North Carolina coach Larry Fedora cannot remember a time he had to rebuild an offense to this extent, but then again, that is not something he spends much time thinking about.
To those outside the program trying to figure out who will replace every single significant offensive playmaker, the task looks bleak. To Fedora and his staff, the task is challenging, yes, but not impossible. Not in the least.
“We have been working the past four years, so we do have some players,” Fedora said in a recent phone interview. “Now we get to see who emerges.”
The Tar Heels lose nearly 90 percent of their offensive production from last year’s team, as starting quarterback Mitch Trubisky, top running backs Elijah Hood and T.J. Logan, and top receivers Ryan Switzer, Mack Hollins and Bug Howard are all gone. Among them, Hood was the surprise departure for the NFL draft, after initially announcing he would return for his senior year.
Fedora had already begun planning the offense around Hood when the back changed his mind. As to why, Fedora said, “That’s something you’d have to get from Elijah. The last I knew he was coming back and then all of a sudden the next time I talked to him he was leaving. He really didn’t give me an explanation, and I really didn’t push him on one.”
So the Tar Heels are moving on with open competitions at virtually every position on offense when spring practice opens Tuesday. Five starters return. The most experienced is starting left tackle Bentley Spain (23 career starts). The most experienced skill position player? Receiver Austin Proehl, with six career starts.

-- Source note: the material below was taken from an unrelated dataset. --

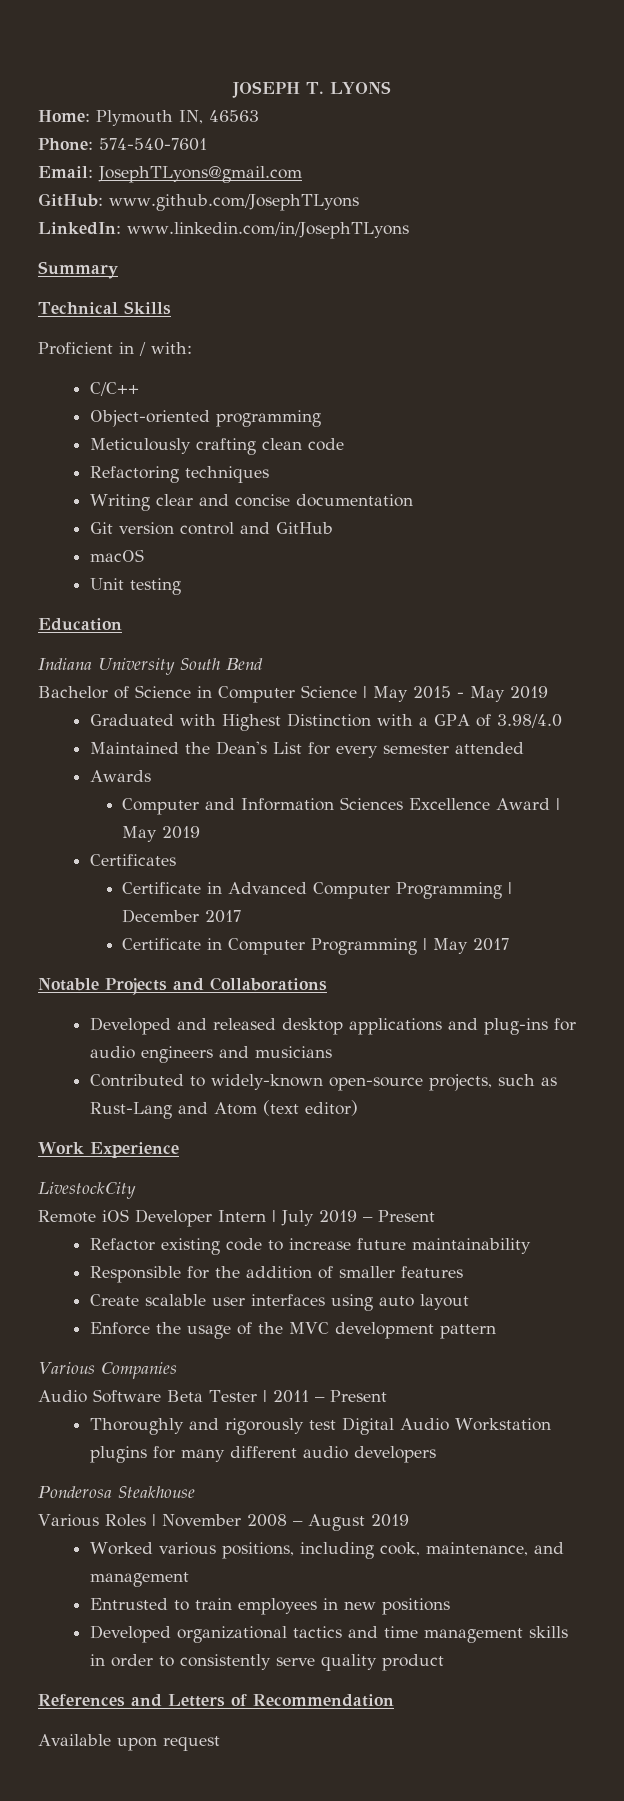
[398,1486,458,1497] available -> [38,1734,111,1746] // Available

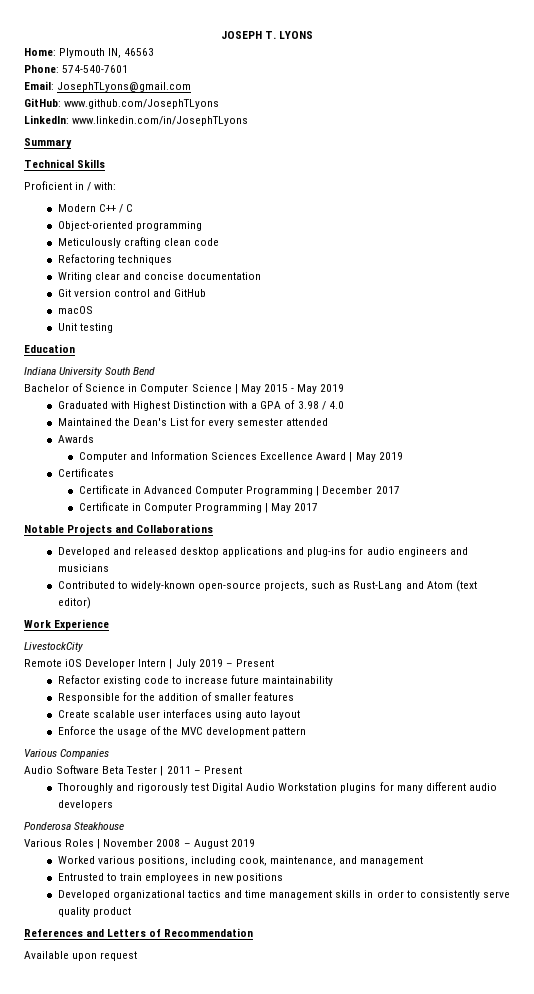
[89,382,139,396] C/C++ -> [57,204,134,213] Modern C++ / C
[496,714,562,728] 3.98/4.0 -> [297,401,344,410] 3.98 / 4.0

“I’ve never looked at it where, ‘Oh my gosh, these guys are gone, what are we going to do?’” Fedora said. “You lose guys every year and so you adjust. That’s what we do as an offensive staff is we decide what’s going to be best for this team going forward. We know that if we take care of the football we’ve got a chance to win, so we want our turnover margin to be extremely good. The margin of error is much smaller.”
North Carolina opens spring with a wide open competition to replace Trubisky between Nathan Elliott, Chazz Surratt and Logan Byrd. They will split the reps equally until somebody emerges from the group.
“I think we have enough talent to be successful with the guys we’ve recruited,” Fedora said. “They’re just young and inexperienced, so our job is going to be to put them in as many situations as possible this spring and during camp to get them prepared. I’ve played with young quarterbacks before. I know what the pitfalls are. I do understand there’s good things that come with it and bad things. We’ve got to be able to ride the good things and overcome the bad things that happen. I do think we’re talented at that position, and whomever emerges as the guy will be a good player for us.”
Fedora prefers to keep competitions open as long as possible, so he wouldn’t put a timetable on a decision. Plus, there could be a grad transfer enter the mix in the offseason, a time when an increasing number of quarterbacks decide they need to find a new home.
Along with a new quarterback, Fedora hopes young players like Jordon Brown, Jordan Cunningham, Anthony Ratliff-Williams, Rontavius Groves and Juval Mollette emerge this spring. And with youth across the board comes a different way to run the offense.
“We may not be able to do everything we were doing offensively because the quarterbacks don’t have enough experience to handle everything Mitch was able to handle or we may not be able to do something protection wise because the running back isn’t going to be able to handle what T.J. Logan and Hood were handling last year,” Fedora said. “Same thing at receiver. For us, this is where coaching becomes involved, where we’ve got to figure out what these guys can do in the spring, what their strengths are and what their weaknesses are and then we’ve got to mold the offense around that.”